But as this opens a new era in the fortunes of New Amsterdam I will here put an end to this second book of my history, and will treat of the maternal policy of the mother country in my next.
BOOK III.
IN WHICH IS RECORDED THE GOLDEN REIGN OF WOUTER VAN TWILLER.
CHAPTER I.
Grievous and very much to be commiserated is the task of the feeling historian who writes the history of his native land. If it fell to his lot to be the recorder of calamity or crime, the mournful page is watered with his tears—nor can he recall the most prosperous and blissful era without a melancholy sigh at the reflection that it has passed away for ever! I know not whether it be owing to an immoderate love for the simplicity of former times, or to that certain tenderness of heart incident to all sentimental historians, but I candidly confess that I cannot look back on the happier days of our city, which I now describe, without great dejection of spirits. With faltering hand do I withdraw the curtain of oblivion that veils the modest merit of our venerable ancestors, and as their figures rise to my mental vision, humble myself before their mighty shades.

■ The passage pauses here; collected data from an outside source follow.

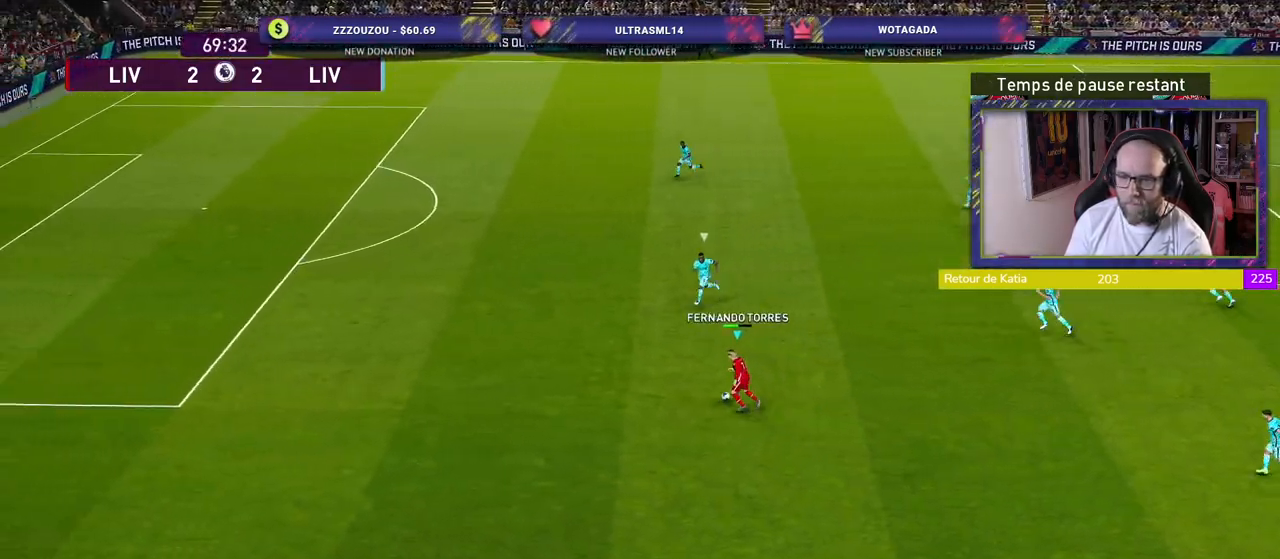
{"buttons": ["R2"], "left_stick": "left", "right_stick": "center", "events": []}
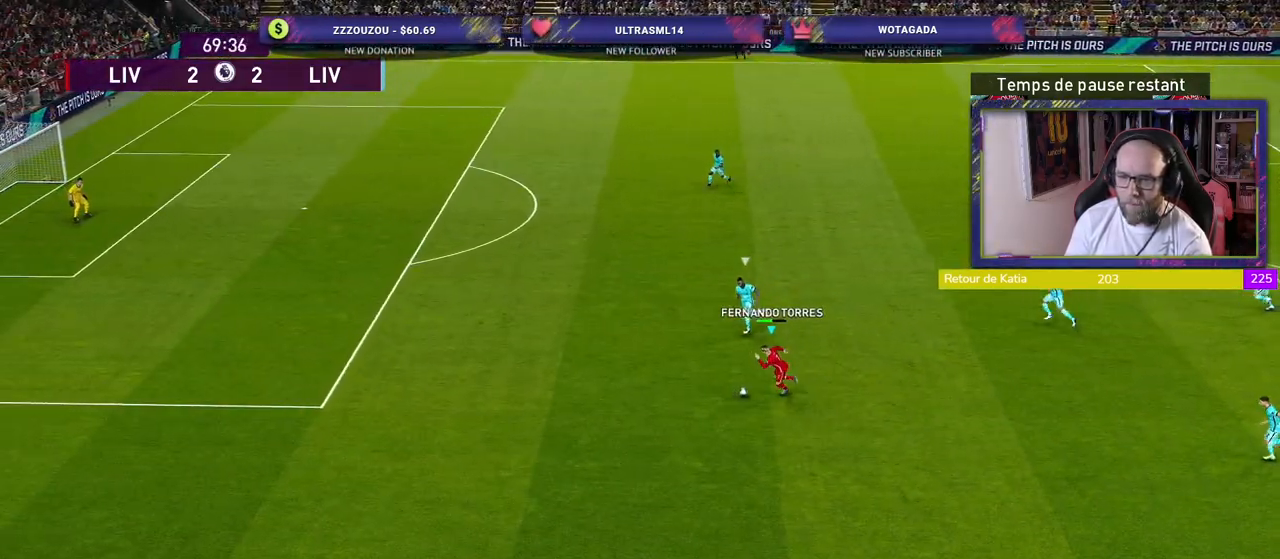
{"buttons": ["R2"], "left_stick": "down-left", "right_stick": "center", "events": [[60, "left_stick", "down-left"]]}
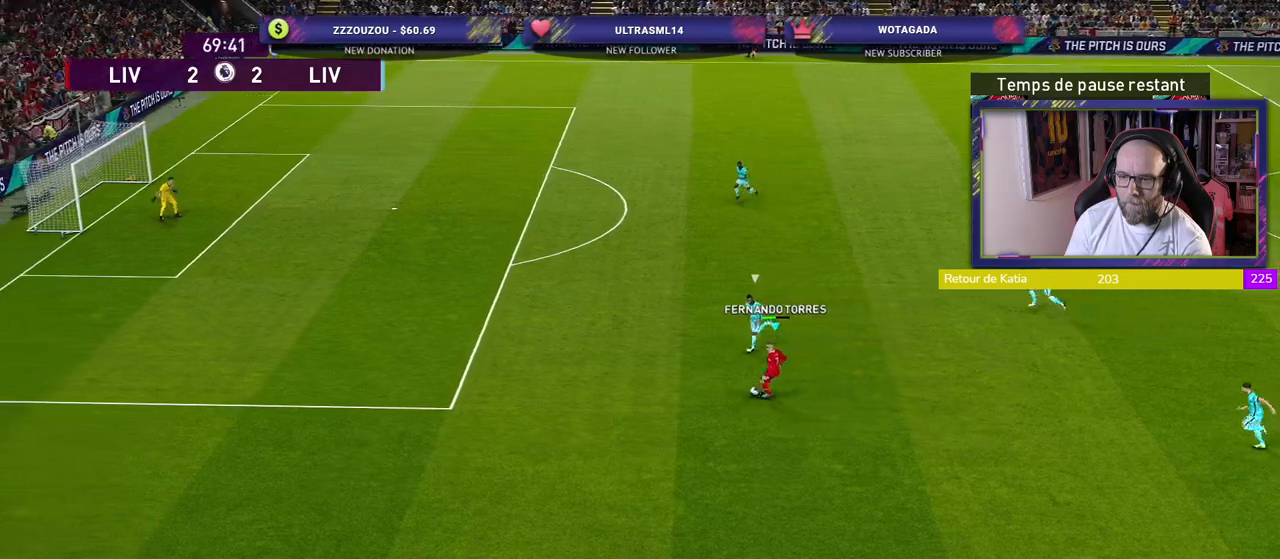
{"buttons": ["R2"], "left_stick": "down", "right_stick": "center", "events": [[500, "left_stick", "down"]]}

Such are my feelings when I revisit the family mansion of the Knickerbockers, and spend a lonely hour in the chamber where hang the portraits of my forefathers, shrouded in dust like the forms they represent. With pious reverence do I gaze on the countenances of those renowned burghers who have preceded me in the steady march of existence—whose sober and temperate blood now meanders through my veins, flowing slower and slower in its feeble conduits, until its current shall soon be stopped for ever!
These I say to myself are but frail memorials of the mighty men who flourished in the days of the patriarchs: but who, alas! have long since smouldered in that tomb towards which my steps are insensibly and irresistibly hastening. As I pace the darkened chamber, and lose myself in melancholy musings, the shadowy images around me almost seem to steal once more into existence, their countenances to assume the animation of life—their eyes to pursue me in every movement! Carried away by the delusions of fancy, I almost imagine myself surrounded by the shades of the departed, and holding sweet converse with the worthies of antiquity! Ah, hapless Diedrich! born in a degenerate age, abandoned to the buffetings of fortune—a stranger and weary pilgrim in thy native land—blest with no weeping wife, nor family of helpless children; but doomed to wander neglected through those crowded streets, and elbowed by foreign upstarts from those fair abodes where once thine ancestors held sovereign empire!
Let me not, however, lose the historian in the man, nor suffer the doting recollections of age to overcome me, while dwelling with fond garrulity on the virtuous days of the patriarchs—on those sweet days of simplicity and ease, which never more will dawn on the lovely island of Manna-hata.